A church probably can't do much with money or comparable 'rewards' (as Curt suggested, families probably know best what might be very important to a child and what they could offer as incentive: in this instance, which may have been completely mythical, the gentleman was supposed to be very rich and very willing to use his riches to encourage children to greater familiarity with the catechism: I think for such a staggering sum one was supposed to be able to say them word perfect, reciting the questions in order, too, though the whole thing could have been exaggerated), but you may be able to do something with 'tickets' which can then be exchanged at some point in some sort of small bazaar? I think my grandparents' church did something like this: tickets could be purchased or earned. Perhaps one could earn a ticket for being able to explain the answer in one's own words (a la Curt's daughter's wonderful suggestion) and another for being able to recite it, etc (you could even do two for perfect recitation, and one for recitation with one or two promptings)? With something like that, perhaps even children who have trouble with memory would have an incentive to pay attention and understand and try? 

My mom always repeated the things she wanted us to learn, being careful to emphasis the same words/syllables with each repetition. The patterns associated with the phrases would stay in our heads. I think that is how I could learn answers with words I didn't understand -- the patterns took over. They still do, and I have trouble focusing on meaning, rather than rhythm.


----------



## sevenzedek (Aug 14, 2013)

I use the Flashcards app with my iPhone. As Jack has said, using a mnemonics is very helpful, and this is what the Flashcards app helps me to accomplish. I create cards with pictures on them.

I have read, and found by experience, that memory is actually developed not so much through repetition, but in the recall aspect of the process; even during the very early stages of acquiring a new verse. Repetition is certainly helpful, but locking a verse or question into the memory comes more from exercising the memory; that is, the act of recalling the information.

Since mnemonics help me to recall verses and questions without having to look at the actual words, it helps me to focus my attention more on the remembering rather than the words as an aid to remembering.
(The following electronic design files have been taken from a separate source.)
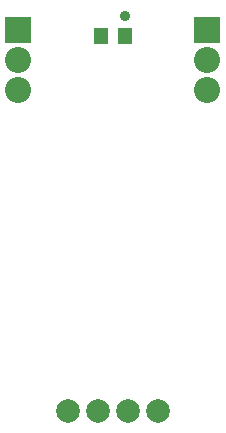
<source format=gbs>
G04*
G04 #@! TF.GenerationSoftware,Altium Limited,Altium Designer,18.1.7 (191)*
G04*
G04 Layer_Color=16711935*
%FSLAX44Y44*%
%MOMM*%
G71*
G01*
G75*
%ADD14R,1.2032X1.4532*%
%ADD15C,2.0032*%
%ADD16C,2.2032*%
%ADD17R,2.2032X2.2032*%
%ADD18C,0.9032*%
D14*
X-10000Y460000D02*
D03*
X10000D02*
D03*
D15*
X12700Y143000D02*
D03*
X-12700D02*
D03*
X-38100D02*
D03*
X38100D02*
D03*
D16*
X-80000Y414600D02*
D03*
Y440000D02*
D03*
X80000Y414600D02*
D03*
Y440000D02*
D03*
D17*
X-80000Y465400D02*
D03*
X80000D02*
D03*
D18*
X10000Y477500D02*
D03*
M02*

</source>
After the words have become familiar, looking at them should only be done to correct and reinforce what is memorized.

In other words, memory is developed more through the act of remembering than the act of repetition (even while recalling the words includes repetition), and using a mnemonic is an aid for this process. Repetition will help with short term memory while the act of remembering and recalling will help with long term memory.

Another thing that is crucial is to have a robust plan for review. It is important to review more frequently at the beginning of acquiring a new verse and less frequently as the memory of it is developed. Such a robust plan should include days, weeks, months, and years into the future. Concerning a repetition plan that includes years into the future; sometimes we forget what is actually already locked into our memory, and attending to this in the distant future keeps it fresh and accessible. The participant will also need to correct and reinforce the memory by looking at the words throughout the process. We tend to add and subtract words.
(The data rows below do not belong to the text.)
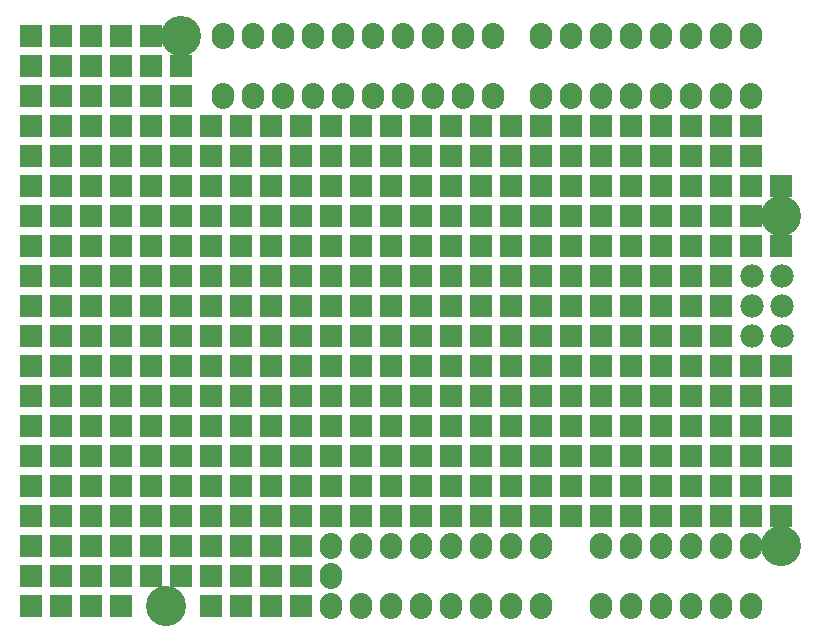
<source format=gbr>
%FSTAX23Y23*%
%MOIN*%
%SFA1B1*%

%IPPOS*%
%ADD19O,0.074930X0.086740*%
%ADD20O,0.074930X0.086740*%
%ADD21R,0.074930X0.074930*%
%ADD22C,0.078000*%
%ADD23C,0.133980*%
%LN451PCB-COM_Arduino_ProtoShield_Board_v1_soldermask_top*%
%LPD*%
G54D19*
X011Y002D03*
G54D20*
X0164Y018D03*
X0154D03*
X0144D03*
X0134D03*
X0124D03*
X0114D03*
X0104D03*
X0094D03*
X0084D03*
X0074D03*
X0164Y02D03*
X0154D03*
X0144D03*
X0134D03*
X0124D03*
X0114D03*
X0104D03*
X0094D03*
X0084D03*
X0074D03*
X023Y018D03*
X024D03*
X018D03*
X025D03*
X021D03*
X02D03*
X019D03*
X022D03*
X023Y02D03*
X024D03*
X018D03*
X025D03*
X021D03*
X02D03*
X019D03*
X022D03*
X015Y003D03*
X012D03*
X013D03*
X014D03*
X018D03*
X011D03*
X017D03*
X016D03*
X015Y001D03*
X012D03*
X013D03*
X014D03*
X018D03*
X011D03*
X017D03*
X016D03*
X025Y003D03*
X024D03*
X023D03*
X022D03*
X021D03*
X02D03*
X025Y001D03*
X024D03*
X023D03*
X022D03*
X021D03*
X02D03*
G54D21*
X001Y001D03*
X002D03*
X003D03*
X004D03*
X007D03*
X008D03*
X009D03*
X01D03*
X001Y02D03*
X002D03*
X003D03*
X004D03*
X005D03*
X001Y019D03*
X002D03*
X003D03*
X004D03*
X005D03*
X006D03*
X001Y018D03*
X002D03*
X003D03*
X004D03*
X005D03*
X006D03*
X001Y002D03*
X002D03*
X003D03*
X004D03*
X005D03*
X006D03*
X007D03*
X008D03*
X009D03*
X01D03*
X001Y003D03*
X002D03*
X003D03*
X004D03*
X005D03*
X006D03*
X007D03*
X008D03*
X009D03*
X01D03*
X006Y017D03*
X007D03*
X008D03*
X009D03*
X01D03*
X011D03*
X012D03*
X013D03*
X014D03*
X015D03*
X016D03*
X017D03*
X018D03*
X019D03*
X02D03*
X021D03*
X022D03*
X023D03*
X024D03*
X025D03*
X001D03*
X002D03*
X003D03*
X004D03*
X005D03*
X001Y016D03*
X002D03*
X003D03*
X004D03*
X005D03*
X016D03*
X017D03*
X018D03*
X019D03*
X02D03*
X021D03*
X022D03*
X023D03*
X024D03*
X025D03*
X006D03*
X007D03*
X008D03*
X009D03*
X01D03*
X011D03*
X012D03*
X013D03*
X014D03*
X015D03*
X001Y015D03*
X002D03*
X003D03*
X004D03*
X005D03*
X006D03*
X017D03*
X018D03*
X019D03*
X02D03*
X021D03*
X022D03*
X023D03*
X024D03*
X025D03*
X026D03*
X007D03*
X008D03*
X009D03*
X01D03*
X011D03*
X012D03*
X013D03*
X014D03*
X015D03*
X016D03*
X001Y014D03*
X002D03*
X003D03*
X004D03*
X005D03*
X016D03*
X017D03*
X018D03*
X019D03*
X02D03*
X021D03*
X022D03*
X023D03*
X024D03*
X025D03*
X006D03*
X007D03*
X008D03*
X009D03*
X01D03*
X011D03*
X012D03*
X013D03*
X014D03*
X015D03*
X001Y013D03*
X002D03*
X003D03*
X004D03*
X005D03*
X006D03*
X017D03*
X018D03*
X019D03*
X02D03*
X021D03*
X022D03*
X023D03*
X024D03*
X025D03*
X026D03*
X007D03*
X008D03*
X009D03*
X01D03*
X011D03*
X012D03*
X013D03*
X014D03*
X015D03*
X016D03*
X001Y012D03*
X002D03*
X003D03*
X004D03*
X015D03*
X016D03*
X017D03*
X018D03*
X019D03*
X02D03*
X021D03*
X022D03*
X023D03*
X024D03*
X005D03*
X006D03*
X007D03*
X008D03*
X009D03*
X01D03*
X011D03*
X012D03*
X013D03*
X014D03*
X001Y011D03*
X002D03*
X003D03*
X004D03*
X015D03*
X016D03*
X017D03*
X018D03*
X019D03*
X02D03*
X021D03*
X022D03*
X023D03*
X024D03*
X005D03*
X006D03*
X007D03*
X008D03*
X009D03*
X01D03*
X011D03*
X012D03*
X013D03*
X014D03*
X001Y01D03*
X002D03*
X003D03*
X004D03*
X015D03*
X016D03*
X017D03*
X018D03*
X019D03*
X02D03*
X021D03*
X022D03*
X023D03*
X024D03*
X005D03*
X006D03*
X007D03*
X008D03*
X009D03*
X01D03*
X011D03*
X012D03*
X013D03*
X014D03*
X001Y009D03*
X002D03*
X003D03*
X004D03*
X005D03*
X006D03*
X017D03*
X018D03*
X019D03*
X02D03*
X021D03*
X022D03*
X023D03*
X024D03*
X025D03*
X026D03*
X007D03*
X008D03*
X009D03*
X01D03*
X011D03*
X012D03*
X013D03*
X014D03*
X015D03*
X016D03*
X001Y008D03*
X002D03*
X003D03*
X004D03*
X005D03*
X006D03*
X017D03*
X018D03*
X019D03*
X02D03*
X021D03*
X022D03*
X023D03*
X024D03*
X025D03*
X026D03*
X007D03*
X008D03*
X009D03*
X01D03*
X011D03*
X012D03*
X013D03*
X014D03*
X015D03*
X016D03*
X001Y007D03*
X002D03*
X003D03*
X004D03*
X005D03*
X006D03*
X017D03*
X018D03*
X019D03*
X02D03*
X021D03*
X022D03*
X023D03*
X024D03*
X025D03*
X026D03*
X007D03*
X008D03*
X009D03*
X01D03*
X011D03*
X012D03*
X013D03*
X014D03*
X015D03*
X016D03*
X001Y006D03*
X002D03*
X003D03*
X004D03*
X005D03*
X006D03*
X017D03*
X018D03*
X019D03*
X02D03*
X021D03*
X022D03*
X023D03*
X024D03*
X025D03*
X026D03*
X007D03*
X008D03*
X009D03*
X01D03*
X011D03*
X012D03*
X013D03*
X014D03*
X015D03*
X016D03*
X001Y005D03*
X002D03*
X003D03*
X004D03*
X005D03*
X006D03*
X017D03*
X018D03*
X019D03*
X02D03*
X021D03*
X022D03*
X023D03*
X024D03*
X025D03*
X026D03*
X007D03*
X008D03*
X009D03*
X01D03*
X011D03*
X012D03*
X013D03*
X014D03*
X015D03*
X016D03*
X007Y004D03*
X008D03*
X009D03*
X01D03*
X011D03*
X012D03*
X013D03*
X014D03*
X015D03*
X016D03*
X017D03*
X018D03*
X019D03*
X02D03*
X021D03*
X022D03*
X023D03*
X024D03*
X025D03*
X026D03*
X001D03*
X002D03*
X003D03*
X004D03*
X005D03*
X006D03*
G54D22*
X02605Y00998D03*
X02505D03*
X02605Y01098D03*
X02505D03*
X02605Y01198D03*
X02505D03*
G54D23*
X026Y003D03*
Y014D03*
X0055Y001D03*
X006Y02D03*
M02*
</source>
When a new verse is being acquired, and long term memory is being developed, it is important to order the reviewing of the actual words and the recall process in a certain order. In the beginning, the words should be looked at prior to exercising the memory. As recalling the words becomes easier, the words should only be reviewed after they have been recited. This will put the emphasis where it will be most beneficial—the act of remembering.


----------



## Damon Rambo (Aug 31, 2013)

That looks great! Do you mind if I link to your site? I have been looking for resources to point parents to!


----------



## he beholds (Aug 31, 2013)

My husband recently read _Moonwalking With Einstein_, a book about memory. He learned about a thing called memory palaces. He taught me this and I taught my kids this and we did the beatitudes with memory palaces. 
Our memory palace was something like, "Ok. Get out of the car and look into our little playhouse and see a poor King (what kind of King's castle would be a playhouse but a poor one?). So, first we see, 'Blessed are the poor in spirit, for theirs is the Kingdom of Heaven.' Then we walk over to the basketball hoop and miss a shot, so we're sad, and we mourn. 'Blessed are those who mourn, for they shall be comforted.' Then we look over and a little, meek, mouse is digging under the rose bushes, into the earth. 'Blessed are the meek, for they shall inherit the earth.' Then we walk in the door and we see a kitchen table full of ricejuice (pathetic "righteousness" sound attempt!) And we see, 'Blessed are those who hunger and thirst after righteousness, for they shall be filled...'." And so on. 
We picked a familiar passageway in our house and then go room to room, in our minds. 

I haven't yet combined this with catechism, but I think it could work. 

Moonwalking with Einstein - Wikipedia, the free encyclopedia


----------